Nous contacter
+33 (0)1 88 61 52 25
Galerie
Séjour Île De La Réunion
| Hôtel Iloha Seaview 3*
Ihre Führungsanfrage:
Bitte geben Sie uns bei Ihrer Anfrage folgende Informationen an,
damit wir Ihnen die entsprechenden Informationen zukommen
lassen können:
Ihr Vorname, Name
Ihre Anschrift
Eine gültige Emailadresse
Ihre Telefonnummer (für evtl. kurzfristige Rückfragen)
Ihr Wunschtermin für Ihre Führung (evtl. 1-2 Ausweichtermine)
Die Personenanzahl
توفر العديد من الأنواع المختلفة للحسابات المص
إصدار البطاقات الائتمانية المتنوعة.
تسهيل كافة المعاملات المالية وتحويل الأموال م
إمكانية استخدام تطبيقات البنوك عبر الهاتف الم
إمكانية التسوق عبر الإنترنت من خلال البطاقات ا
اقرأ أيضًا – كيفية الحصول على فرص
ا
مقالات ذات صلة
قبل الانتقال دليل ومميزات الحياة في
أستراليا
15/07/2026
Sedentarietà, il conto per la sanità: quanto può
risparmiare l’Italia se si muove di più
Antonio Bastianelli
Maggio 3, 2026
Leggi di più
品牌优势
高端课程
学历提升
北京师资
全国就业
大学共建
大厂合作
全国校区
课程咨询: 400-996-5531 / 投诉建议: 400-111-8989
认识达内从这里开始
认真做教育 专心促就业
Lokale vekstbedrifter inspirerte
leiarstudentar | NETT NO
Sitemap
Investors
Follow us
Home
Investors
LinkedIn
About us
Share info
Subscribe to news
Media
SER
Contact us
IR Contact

☆ ☆ ☆ ☆ ☆ ☆ ☆

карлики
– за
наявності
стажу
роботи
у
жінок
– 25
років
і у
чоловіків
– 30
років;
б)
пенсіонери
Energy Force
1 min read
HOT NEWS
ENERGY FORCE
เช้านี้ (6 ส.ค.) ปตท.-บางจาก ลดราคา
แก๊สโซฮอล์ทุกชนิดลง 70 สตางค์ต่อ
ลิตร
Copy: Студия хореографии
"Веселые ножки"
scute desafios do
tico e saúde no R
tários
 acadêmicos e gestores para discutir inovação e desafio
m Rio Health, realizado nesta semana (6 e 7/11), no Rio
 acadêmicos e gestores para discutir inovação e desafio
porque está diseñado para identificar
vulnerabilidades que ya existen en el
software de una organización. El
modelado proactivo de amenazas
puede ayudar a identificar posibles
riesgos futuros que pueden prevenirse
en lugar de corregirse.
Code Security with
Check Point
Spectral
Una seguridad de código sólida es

☆ ☆ ☆ ☆ ☆ ☆ ☆

WRITTEN TASK —
Output exactly the lines of the material above from the one containing "Nous contacter" up to and including the one containing "Maggio 3, 2026".

TASK RESPONSE —
Nous contacter
+33 (0)1 88 61 52 25
Galerie
Séjour Île De La Réunion
| Hôtel Iloha Seaview 3*
Ihre Führungsanfrage:
Bitte geben Sie uns bei Ihrer Anfrage folgende Informationen an,
damit wir Ihnen die entsprechenden Informationen zukommen
lassen können:
Ihr Vorname, Name
Ihre Anschrift
Eine gültige Emailadresse
Ihre Telefonnummer (für evtl. kurzfristige Rückfragen)
Ihr Wunschtermin für Ihre Führung (evtl. 1-2 Ausweichtermine)
Die Personenanzahl
توفر العديد من الأنواع المختلفة للحسابات المص
إصدار البطاقات الائتمانية المتنوعة.
تسهيل كافة المعاملات المالية وتحويل الأموال م
إمكانية استخدام تطبيقات البنوك عبر الهاتف الم
إمكانية التسوق عبر الإنترنت من خلال البطاقات ا
اقرأ أيضًا – كيفية الحصول على فرص
ا
مقالات ذات صلة
قبل الانتقال دليل ومميزات الحياة في
أستراليا
15/07/2026
Sedentarietà, il conto per la sanità: quanto può
risparmiare l’Italia se si muove di più
Antonio Bastianelli
Maggio 3, 2026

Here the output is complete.